Les QD constitués d’un cœur AgInS
2 (PLQY = 36 %) et d’une coquille de ZnS (PLQY = 55 %) sont fonctionnalisés avec des molécule d’ADN simple brin (PLQY final de 42 %). La reconnaissance de la fixation d’un QD fonctionnalisé sur un brin d’ADN complémentaire est réalisée par SPRi. Les QD-ADN sont exclusivement immobilisés sur les plots fonctionnalisés avec les monobrins qui leur sont complémentaires et où ils sont alors liés par hybridation sélective de l’ADN (où ils sont alors liés par hybridation sélective de l’ADN) donnant un signal de réflectivité intense.
AgInS2 : sulfure d'argent et d'indium, composé ternaire I-III-VI de type de chalcopyrite.
PLQY : PhotoLuminescence Quantum Yield est le rapport du nombre de photons émis sur le nombre de photons absorbés.
Ce résultat marquant a été obtenu dans le cadre du projet HybriDimer financé par DRF-Impulsion (2018-2020), qui a permis de recruter Annette Delices en post-doctorat.
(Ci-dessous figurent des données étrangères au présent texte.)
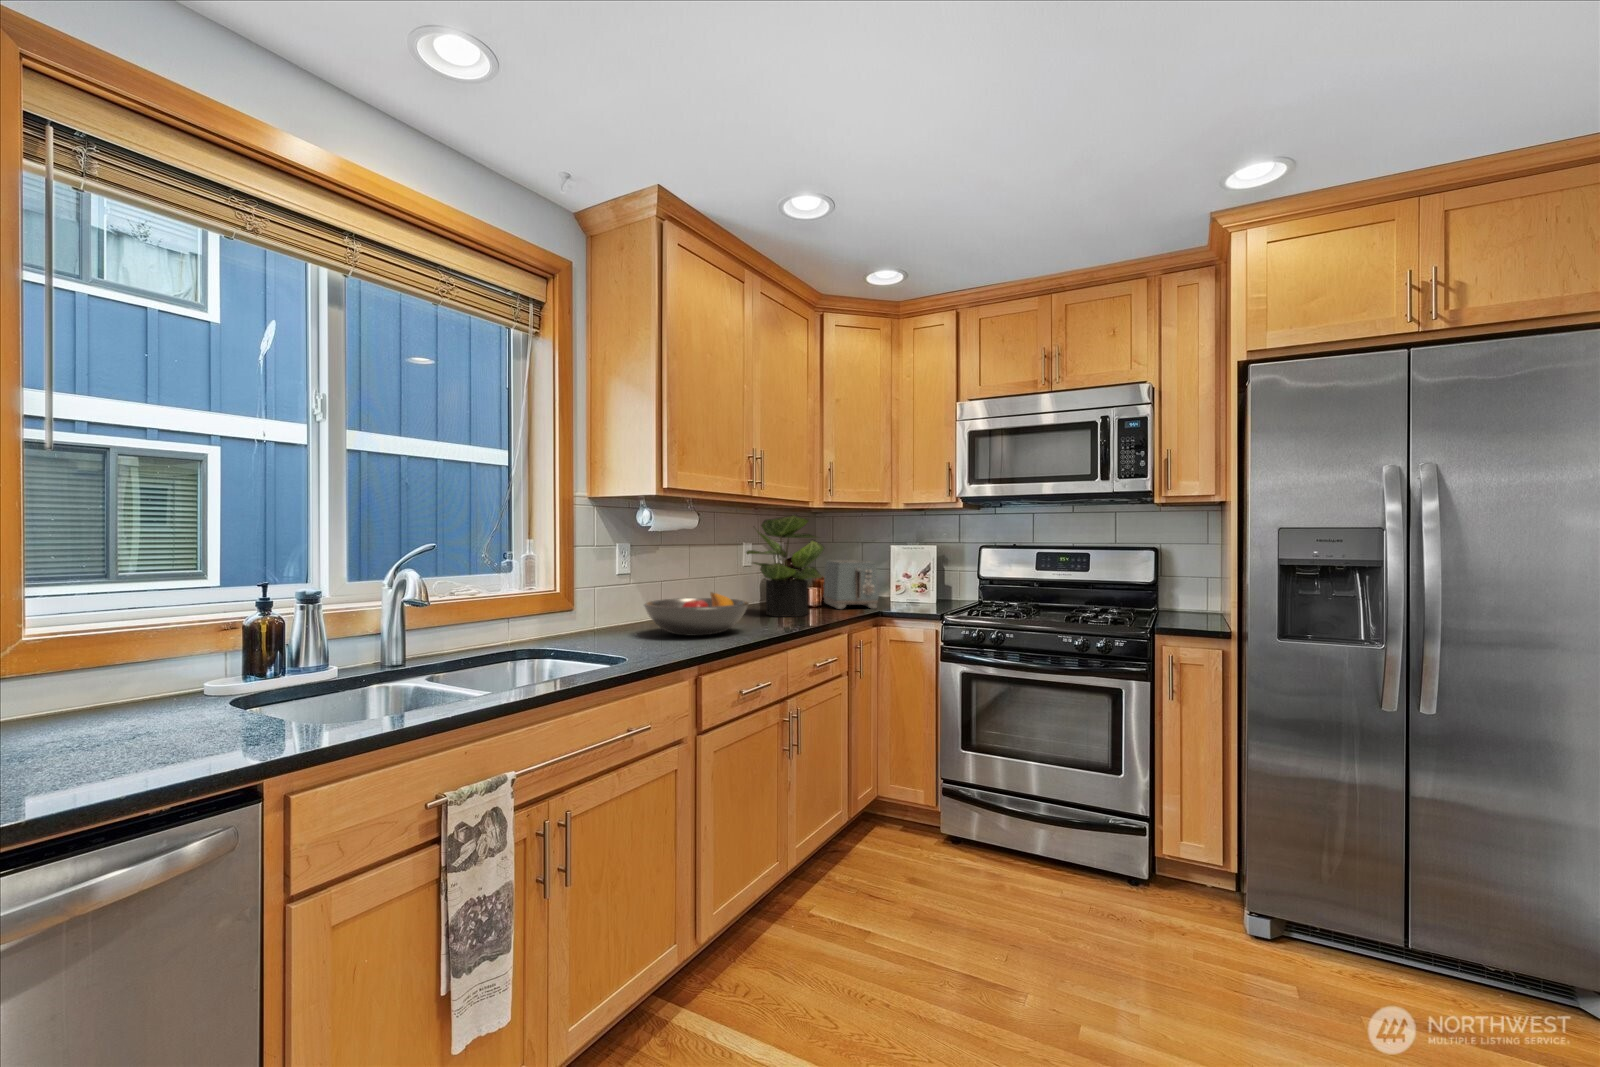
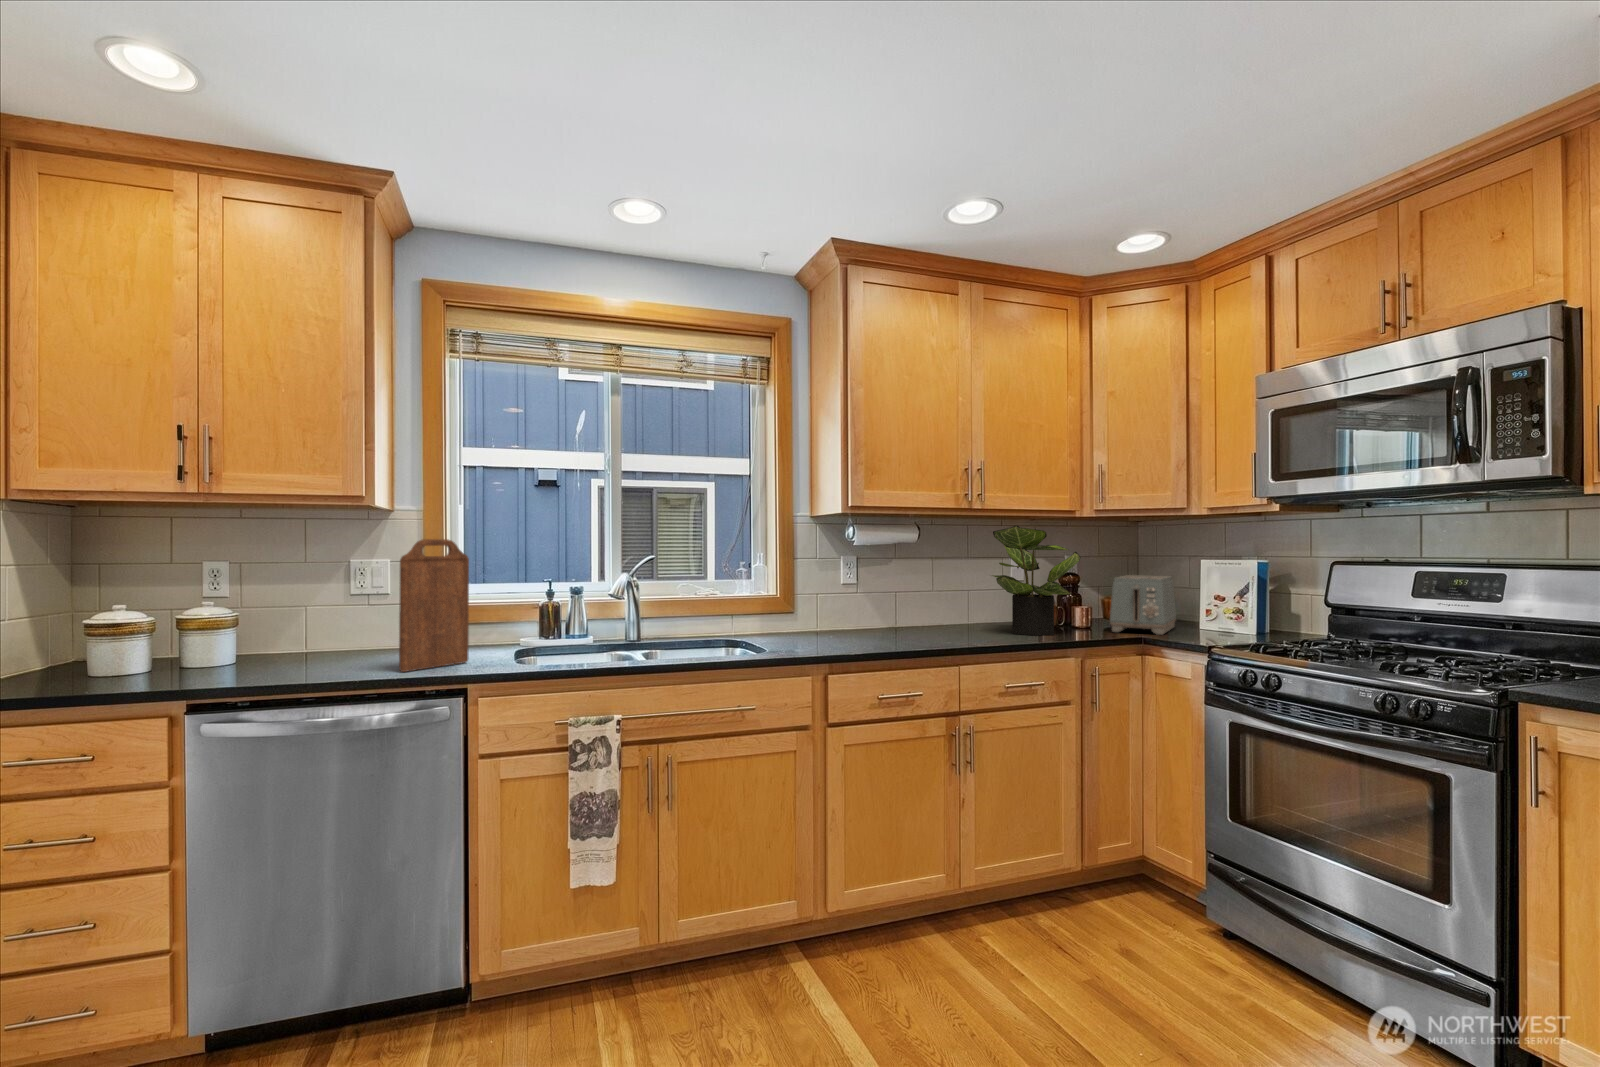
cutting board: none [83,505,199,779] -> present [399,539,469,672]
fruit bowl: present [644,592,749,636] -> none [834,603,934,642]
Le projet vise à concevoir, réaliser et caractériser des nano-architectures mixtes composées d’un nanocristal semiconducteur (Quantum Dot ou QD) relié à un nano-bâtonnet d’or (GNR, Gold NanoRod) par des brins d’ADN. Cette structure hybride permet de contrôler les propriétés d’émission de lumière du QD (diamètre d’environ 5 nm) par couplage plasmonique, en réglant la longueur des brins d’ADN.
Ce projet réunit un large consortium pluridisciplinaire au sein de notre institut : des spécialistes de physique de la matière condensée et nanostructures pour les simulations électromagnétiques et l’optique (équipe NPSC du laboratoire Pheliqs de notre institut), de synthèse colloïdale des QD (équipe STEP de notre laboratoire), de chimie de surface pour la fonctionnalisation régio-sélective des GNR (équipe CREAB de notre laboratoire), de biochimie pour la synthèse et la purification d’ADN (CREAB), de nano-caractérisation de structures biologiques et bio-hybrides (IBS et laboratoire MEM).
Le projet se poursuit avec la thèse de Nicolas Daveau (2020-2023) financée conjointement par les labex ARCANE et LANEF.